Writing during lockdown when the schools were closed and I had three children at home and a husband constantly on Zoom felt, at times, nigh-on impossible. I wanted to keep going because I knew that there were now women experiencing baby loss alone, in total isolation.
So I kept writing, in snatched moments between Rex’s nap times and the kids’ home-schooling. I even wrote it at my bedroom dressing table when Rex and I were isolated from our family for a week, desperately typing between picture books, jigsaws and Disney films.
It was strangely therapeutic. Covid was a reminder in real time that we can live through something hard and survive it. And that there are always moments of beauty, love, resilience, clarity and hope to be found within the most difficult of circumstances.
By then, nearly six years had passed since Poppy had died, so writing this novel wasn’t as painful as readers may expect. I wasn’t writing a memoir. I didn’t have to relive events exactly as I’d experienced, but channel the raw, remembered emotions that were etched into my being into something meaningful and relatable and also, I hoped, beautiful.
“Covid was a reminder in real time that we can live through something hard and survive it.”
In those six years, I’d made space and time to process my own grief and make Poppy a part of my daily life. And, in the eighteen months that I’d been writing the novel, my protagonists, Sofie and Rory, had fully come into existence in my head and heart. This was theirs and Leo’s story - not mine and Poppy’s - which for me, meant it was for everyone. That is the power of fiction - to reach people beyond the community that a story is directly about. It was this that drove me on to the end. When I finally wrote those words and then shared it with my agent in 2020, she said she said it was unique, beautiful and powerful. It gave me hope that one day, this book might find those readers.
But as any writer will tell you, the end of the first draft is never actually the end. My agent was incredible; she gave me enormously passionate and compassionate editorial notes. I went away and I worked hard to gently, patiently and doggedly find the strongest strands of that first draft and pull them out of the many knots I’d written. I did that for the second, the third and - I think - fourth draft. That took 18 months. We finally submitted it to publishers in March 2023 - four years after I’d started writing it.
And then… well, that was a whole other difficult journey - one which I’ll save for another newsletter!
Two years on, and with twelve weeks to go until publication I know that This Wasn’t Meant to Happen is exactly the book I was meant to write. It was the book I needed but couldn’t find, and I hope that means many other people will be looking for it too.
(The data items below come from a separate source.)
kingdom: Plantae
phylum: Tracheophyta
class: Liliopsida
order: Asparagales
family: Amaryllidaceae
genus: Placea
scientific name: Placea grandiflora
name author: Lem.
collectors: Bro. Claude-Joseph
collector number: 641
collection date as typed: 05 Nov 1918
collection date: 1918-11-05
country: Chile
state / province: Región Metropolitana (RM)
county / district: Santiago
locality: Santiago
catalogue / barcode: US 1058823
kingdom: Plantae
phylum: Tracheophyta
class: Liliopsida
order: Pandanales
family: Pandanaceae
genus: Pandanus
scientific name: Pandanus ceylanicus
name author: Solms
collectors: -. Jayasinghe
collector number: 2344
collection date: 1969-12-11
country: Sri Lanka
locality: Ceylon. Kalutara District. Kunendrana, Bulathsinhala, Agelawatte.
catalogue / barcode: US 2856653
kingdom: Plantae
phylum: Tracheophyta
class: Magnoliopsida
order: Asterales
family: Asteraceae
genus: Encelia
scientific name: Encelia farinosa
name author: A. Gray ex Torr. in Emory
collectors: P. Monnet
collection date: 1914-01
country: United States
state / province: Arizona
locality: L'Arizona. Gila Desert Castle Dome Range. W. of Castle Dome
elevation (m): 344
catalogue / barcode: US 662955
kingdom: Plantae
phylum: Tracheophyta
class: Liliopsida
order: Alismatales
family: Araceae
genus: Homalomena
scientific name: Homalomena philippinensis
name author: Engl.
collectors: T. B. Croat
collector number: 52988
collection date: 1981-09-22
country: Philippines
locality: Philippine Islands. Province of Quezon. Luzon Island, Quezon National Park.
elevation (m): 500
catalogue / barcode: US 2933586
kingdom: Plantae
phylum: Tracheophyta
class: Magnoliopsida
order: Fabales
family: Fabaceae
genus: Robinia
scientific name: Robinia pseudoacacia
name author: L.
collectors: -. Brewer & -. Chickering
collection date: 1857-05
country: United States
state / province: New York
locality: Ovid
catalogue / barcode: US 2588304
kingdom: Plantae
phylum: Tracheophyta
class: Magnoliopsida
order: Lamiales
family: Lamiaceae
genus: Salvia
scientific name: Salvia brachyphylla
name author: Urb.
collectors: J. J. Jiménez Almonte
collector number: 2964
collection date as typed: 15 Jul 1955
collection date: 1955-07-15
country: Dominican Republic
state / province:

Wow—what a stunning and deeply moving post. I’m so sorry you had to endure the heartbreak of stillbirth.
After falling in love with Written in the Stars, I was eagerly awaiting any news of your next book. It makes so much sense now why you stepped away—I often wondered where you had “disappeared” to. I completely understand why writing was impossible during such an unimaginably difficult time.
Thank you for sharing your story with such grace and honesty. I'm looking forward to reading This Wasn't Ment to Happen.